Modern high density dynamic memory structures (e.g., dynamic random access memory or DRAM) are based upon a single device plus capacitor storage concept described in U.S. Pat. No. 3,387,282. The first implementation of which used planar capacitors and transistors. An example of one structure using planar structures is shown in FIG. 1. The memory structures 10 individually include interlayer dielectric material 11, a bitline 12, a bitline contact 13, an n-well of a semiconductive substrate 14, p+ active areas 15, a wordline 16, gate polysilicon 17, and gate oxide 18. These structures led to dramatic increases in memory density and decreases in per bit cost. As the density of DRAM increases, the space available for capacitors is reduced.

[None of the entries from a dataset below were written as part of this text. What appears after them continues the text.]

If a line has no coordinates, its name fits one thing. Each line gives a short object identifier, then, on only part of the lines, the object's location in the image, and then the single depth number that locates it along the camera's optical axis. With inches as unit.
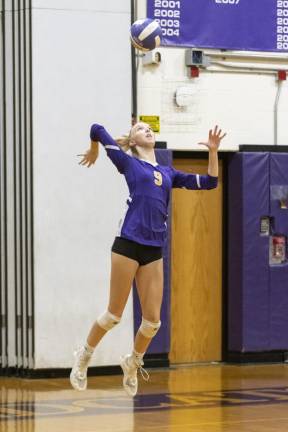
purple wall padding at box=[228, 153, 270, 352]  629.9
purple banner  614.9
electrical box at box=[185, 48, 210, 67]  617.9
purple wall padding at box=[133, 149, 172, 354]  605.0
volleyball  432.1
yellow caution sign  609.0
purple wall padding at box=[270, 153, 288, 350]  636.1
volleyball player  396.8
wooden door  630.5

The desire for devices of increased density and sufficient capacitance led to the development of new memory structures. Referring to FIGS. 2 and 3, examples of more recently developed devices are shown. FIG. 2 shows exemplary stacked capacitor memory structures 20 individually comprising interlayer dielectric material 21, a bitline 22, a bitline contact 23, a p-substrate 24, n+ active areas 25, a wordline 26, field polysilicon 27, field oxide 28, and cell plates 29.

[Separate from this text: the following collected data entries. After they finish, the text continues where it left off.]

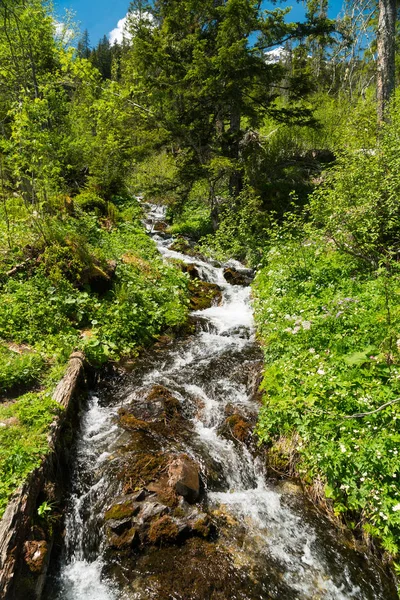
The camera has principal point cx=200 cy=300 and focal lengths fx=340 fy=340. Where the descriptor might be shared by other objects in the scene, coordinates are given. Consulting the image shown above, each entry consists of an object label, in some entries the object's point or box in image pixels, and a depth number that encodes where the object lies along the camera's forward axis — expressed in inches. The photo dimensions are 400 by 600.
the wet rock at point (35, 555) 129.0
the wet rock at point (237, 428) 215.9
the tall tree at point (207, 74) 509.7
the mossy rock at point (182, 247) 595.7
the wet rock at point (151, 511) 159.3
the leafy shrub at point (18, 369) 211.1
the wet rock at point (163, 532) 152.3
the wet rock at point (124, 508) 161.2
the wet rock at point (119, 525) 155.9
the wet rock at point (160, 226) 712.7
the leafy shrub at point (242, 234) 571.8
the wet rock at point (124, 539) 151.2
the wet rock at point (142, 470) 178.5
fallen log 116.6
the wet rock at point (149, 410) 223.0
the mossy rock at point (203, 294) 436.5
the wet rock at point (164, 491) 167.6
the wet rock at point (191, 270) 504.4
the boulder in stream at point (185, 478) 173.9
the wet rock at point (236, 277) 502.3
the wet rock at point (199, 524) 156.8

FIG. 3 shows exemplary trench capacitor memory structures 30 individually comprising interlayer dielectric material 31, a bitline 32, a bitline contact 33, a p− substrate or well 34, n+ active areas 35, a wordline 36, field polysilicon 37, field oxide 38, a polysilicon strap 39, a polysilicon storage node 40, ONC dielectric 41, and a heavily doped substrate region 42. The structures of FIGS. 2 and 3 permitted the use of a vertical capacitor which led to continued increase in density for several generations of DRAM design.

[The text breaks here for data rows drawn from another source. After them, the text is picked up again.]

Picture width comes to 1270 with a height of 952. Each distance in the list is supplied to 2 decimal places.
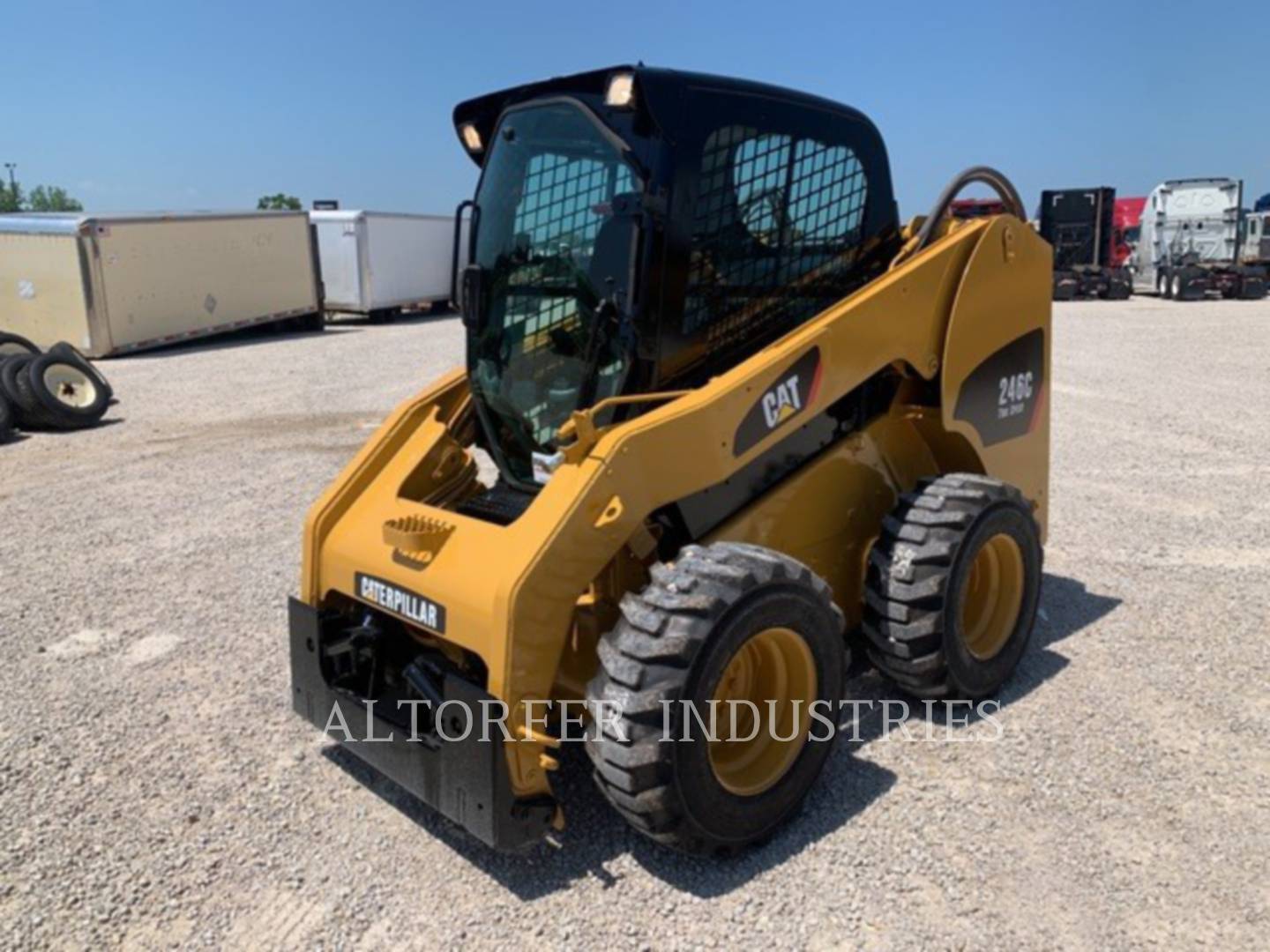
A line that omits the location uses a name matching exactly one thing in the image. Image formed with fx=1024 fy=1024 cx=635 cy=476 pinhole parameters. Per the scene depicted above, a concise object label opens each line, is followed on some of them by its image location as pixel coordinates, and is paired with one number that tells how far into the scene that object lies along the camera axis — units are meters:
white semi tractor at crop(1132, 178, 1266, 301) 26.94
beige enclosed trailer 16.50
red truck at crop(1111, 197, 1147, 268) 28.80
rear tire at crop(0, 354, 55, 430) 10.65
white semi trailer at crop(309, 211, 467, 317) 22.25
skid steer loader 3.02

The progress however was not without a cost. The minimum capacitance required for effective electrical operation does not scale with the reduction in achievable photolithographic dimensions (i.e., the size of the capacitor (area) remains relatively constant). To achieve this while reducing the total size of the cell resulted in either an increase in the vertical dimension of the capacitor while the horizontal dimensions were decreased and/or required the thickness of the dielectric to be decreased. Thus, trench capacitors having increasing depth became more difficult to build. Stacked capacitors grew taller and led to processes to roughen the surface (thereby increasing the capacitor area). These improvements including increasing the height of the capacitor structures led to difficulties in producing wiring layers above the capacitor structures along with very high aspect ratio contacts. Proposals have been made to use dielectrics other than Nitride-Oxide combinations typically used. However, these proposals have proved difficult to impossible to implement. There is a desire to increase the space available for construction of the capacitor while at the same time reducing the total cell area.